▶ [TASK DIRECTIONS]:
How many lines in the data contain the word "Active"? Reply with the number alone.

▶ [GIVEN DATA]:

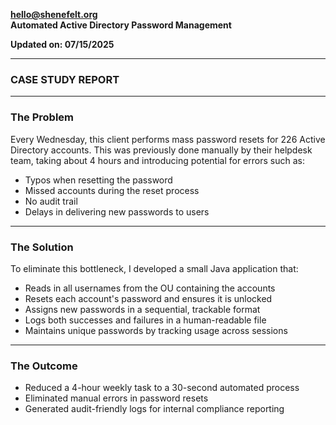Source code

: **hello@shenefelt.org**  
**Automated Active Directory Password Management**  

**Updated on: 07/15/2025**

---

### CASE STUDY REPORT

---

### The Problem

Every Wednesday, this client performs mass password resets for 226 Active Directory accounts. This was previously done manually by their helpdesk team, taking about 4 hours and introducing potential for errors such as:

- Typos when resetting the password  
- Missed accounts during the reset process  
- No audit trail  
- Delays in delivering new passwords to users  

---

### The Solution

To eliminate this bottleneck, I developed a small Java application that:

- Reads in all usernames from the OU containing the accounts  
- Resets each account's password and ensures it is unlocked  
- Assigns new passwords in a sequential, trackable format  
- Logs both successes and failures in a human-readable file  
- Maintains unique passwords by tracking usage across sessions  

---

### The Outcome

- Reduced a 4-hour weekly task to a 30-second automated process  
- Eliminated manual errors in password resets  
- Generated audit-friendly logs for internal compliance reporting  
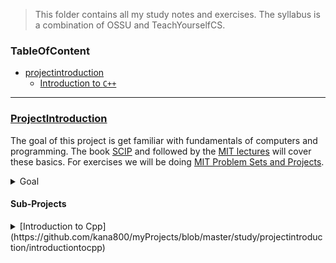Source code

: > This folder contains all my study notes and exercises. The syllabus is a combination of OSSU and TeachYourselfCS.

### TableOfContent

- [projectintroduction](https://github.com/kana800/myProjects/tree/master/study#projectintroduction)
	- [Introduction to `C++`](https://github.com/kana800/myProjects/tree/master/study#sub-projects)

---

### [ProjectIntroduction](https://github.com/kana800/myProjects/tree/master/study/projectintroduction)

The goal of this project is get familiar with fundamentals of computers and programming. The book [SCIP](https://mitpress.mit.edu/sites/default/files/sicp/full-text/book/book.html) and followed by the [MIT lectures](http://ocw.mit.edu/courses/electrical-engineering-and-computer-science/6-001-structure-and-interpretation-of-computer-programs-spring-2005/video-lectures/) will cover these basics.
For exercises we will be doing [MIT Problem Sets and Projects](https://ocw.mit.edu/courses/electrical-engineering-and-computer-science/6-001-structure-and-interpretation-of-computer-programs-spring-2005/projects/).


<details>

<summary>Goal</summary>

- [ ] Finish the syllabus within 1-2 months, (started on Oct 09th 2021)

</details>

#### Sub-Projects

<details>
<summary>[Introduction to Cpp](https://github.com/kana800/myProjects/blob/master/study/projectintroduction/introductiontocpp)</summary>

This is a fast paced introductory course to `C++` programming language. We will be following the [MIT's 6.096 Course](https://ocw.mit.edu/courses/electrical-engineering-and-computer-science/6-096-introduction-to-c-january-iap-2011/index.htm). Note that this course doesnt contain any videos. I will be watching videos from youtube channels like [Cherno](https://www.youtube.com/c/TheChernoProject). For exercises we will be doing projects from `1-Beginner`.

</details>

▶ [RESULT]:
2